= What needs to be done =
Work out how many lines of the material below contain the word "pairs", then write that number alone.

··· Data

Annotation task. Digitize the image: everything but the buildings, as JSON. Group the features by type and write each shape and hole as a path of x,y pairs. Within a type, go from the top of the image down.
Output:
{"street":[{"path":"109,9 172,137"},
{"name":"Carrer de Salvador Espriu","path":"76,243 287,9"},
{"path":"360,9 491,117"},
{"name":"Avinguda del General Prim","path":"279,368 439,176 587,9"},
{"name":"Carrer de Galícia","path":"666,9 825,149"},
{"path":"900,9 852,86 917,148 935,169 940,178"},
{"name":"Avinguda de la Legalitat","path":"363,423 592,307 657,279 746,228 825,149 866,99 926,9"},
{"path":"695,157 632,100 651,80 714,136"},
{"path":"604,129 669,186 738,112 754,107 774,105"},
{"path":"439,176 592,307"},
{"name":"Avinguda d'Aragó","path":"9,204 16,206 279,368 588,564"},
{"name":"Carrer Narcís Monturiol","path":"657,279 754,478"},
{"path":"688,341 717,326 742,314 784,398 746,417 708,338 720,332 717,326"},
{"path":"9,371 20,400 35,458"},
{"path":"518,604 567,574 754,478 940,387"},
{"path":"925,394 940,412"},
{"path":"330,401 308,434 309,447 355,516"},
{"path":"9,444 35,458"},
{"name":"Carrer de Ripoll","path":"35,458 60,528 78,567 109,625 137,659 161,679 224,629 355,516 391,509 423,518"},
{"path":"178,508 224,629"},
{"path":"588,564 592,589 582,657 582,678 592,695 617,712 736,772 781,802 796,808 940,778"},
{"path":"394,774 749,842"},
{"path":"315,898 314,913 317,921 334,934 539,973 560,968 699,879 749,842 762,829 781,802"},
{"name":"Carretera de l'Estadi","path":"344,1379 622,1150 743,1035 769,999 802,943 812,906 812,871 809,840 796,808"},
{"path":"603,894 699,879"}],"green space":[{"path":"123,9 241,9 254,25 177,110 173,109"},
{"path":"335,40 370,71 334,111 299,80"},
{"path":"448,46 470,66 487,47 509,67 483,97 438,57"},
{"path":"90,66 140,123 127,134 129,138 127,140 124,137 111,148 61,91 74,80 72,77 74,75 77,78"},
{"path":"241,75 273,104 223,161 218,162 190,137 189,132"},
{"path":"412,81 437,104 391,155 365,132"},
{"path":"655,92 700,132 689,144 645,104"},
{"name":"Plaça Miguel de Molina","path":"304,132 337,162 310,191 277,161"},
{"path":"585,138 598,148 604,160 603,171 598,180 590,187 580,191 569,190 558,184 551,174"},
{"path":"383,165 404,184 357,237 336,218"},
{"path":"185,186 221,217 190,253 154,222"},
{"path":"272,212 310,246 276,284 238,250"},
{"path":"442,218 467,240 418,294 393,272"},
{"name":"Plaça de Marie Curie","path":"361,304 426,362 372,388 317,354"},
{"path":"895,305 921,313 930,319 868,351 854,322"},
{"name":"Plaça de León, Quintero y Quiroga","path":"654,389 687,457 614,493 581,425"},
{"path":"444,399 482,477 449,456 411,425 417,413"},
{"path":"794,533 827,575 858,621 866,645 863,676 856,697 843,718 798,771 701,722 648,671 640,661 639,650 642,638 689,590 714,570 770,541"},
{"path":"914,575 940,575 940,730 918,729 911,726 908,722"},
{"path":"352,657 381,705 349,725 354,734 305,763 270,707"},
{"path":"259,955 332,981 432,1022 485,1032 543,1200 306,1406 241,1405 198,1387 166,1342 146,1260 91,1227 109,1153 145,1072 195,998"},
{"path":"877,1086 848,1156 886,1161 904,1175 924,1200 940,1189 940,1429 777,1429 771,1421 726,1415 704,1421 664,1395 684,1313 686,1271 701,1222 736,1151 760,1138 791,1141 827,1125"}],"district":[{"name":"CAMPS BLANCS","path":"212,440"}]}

······
··· Data

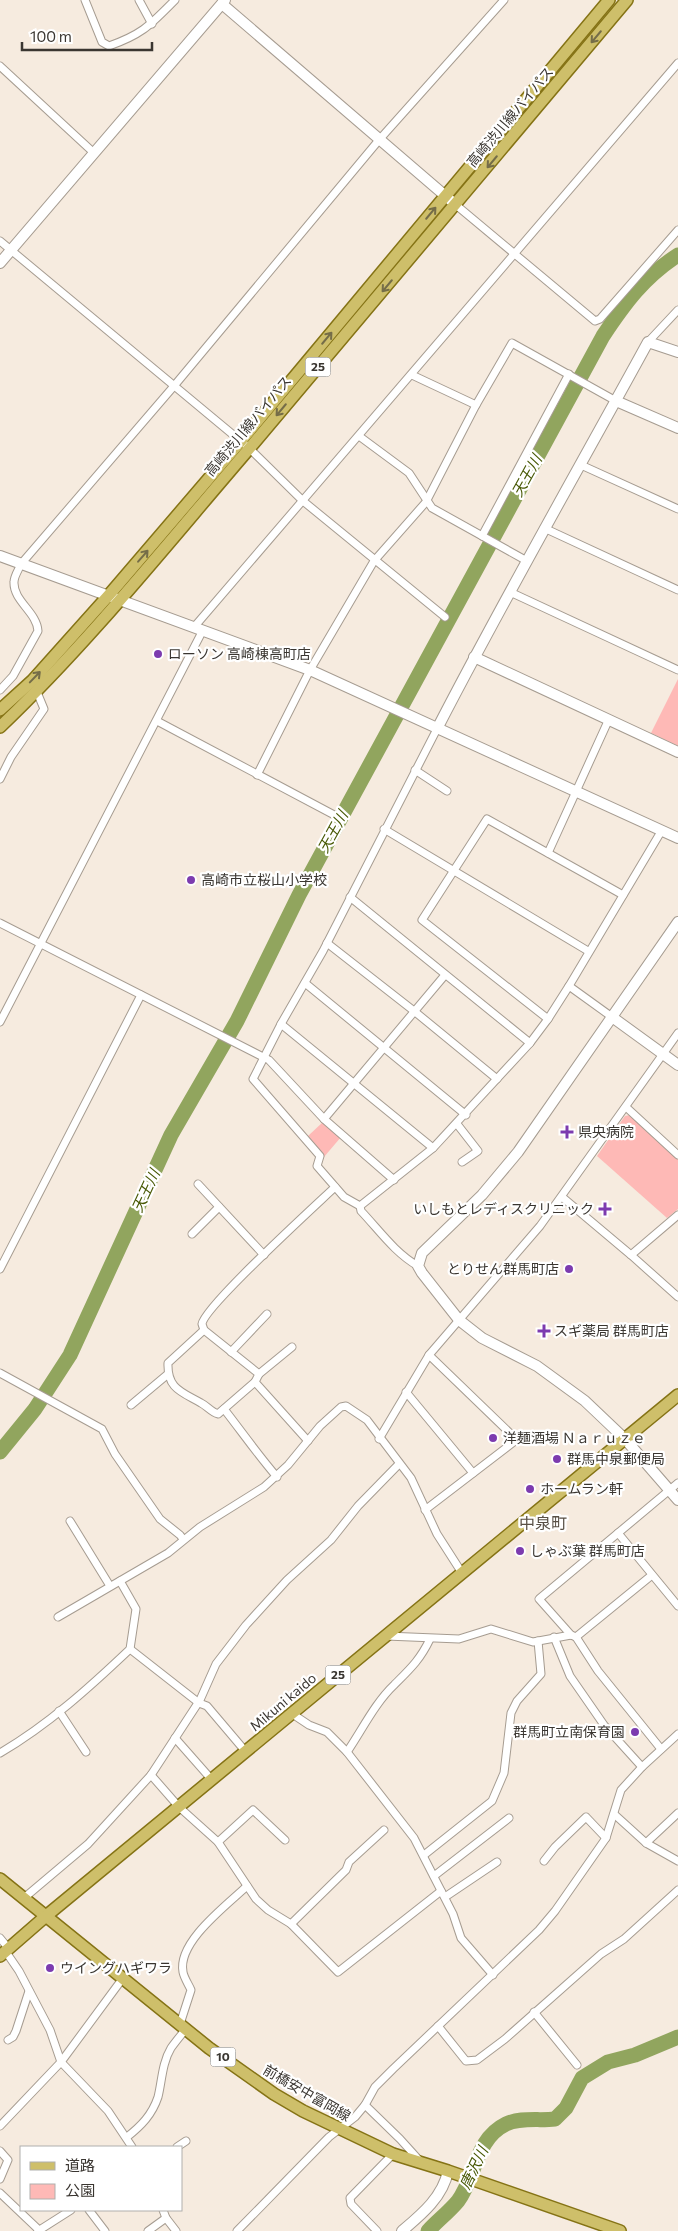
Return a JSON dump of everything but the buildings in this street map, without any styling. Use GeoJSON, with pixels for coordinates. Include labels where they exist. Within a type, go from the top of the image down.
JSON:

······
··· Data

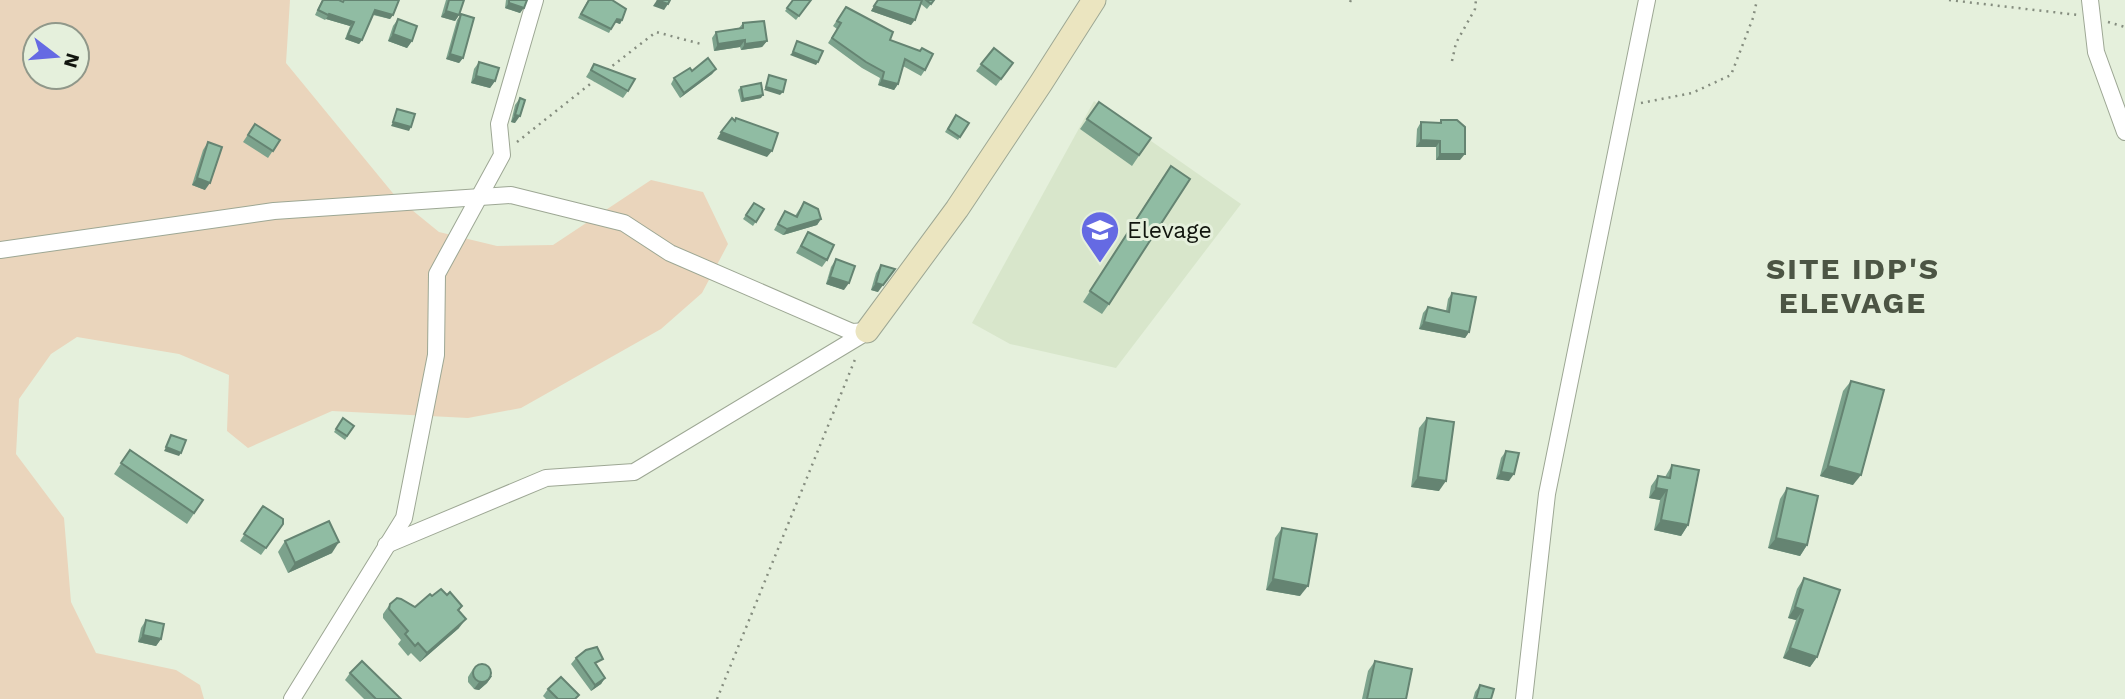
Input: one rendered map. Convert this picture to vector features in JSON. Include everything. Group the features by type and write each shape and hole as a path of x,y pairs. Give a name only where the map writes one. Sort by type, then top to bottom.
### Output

······

= Solution =
2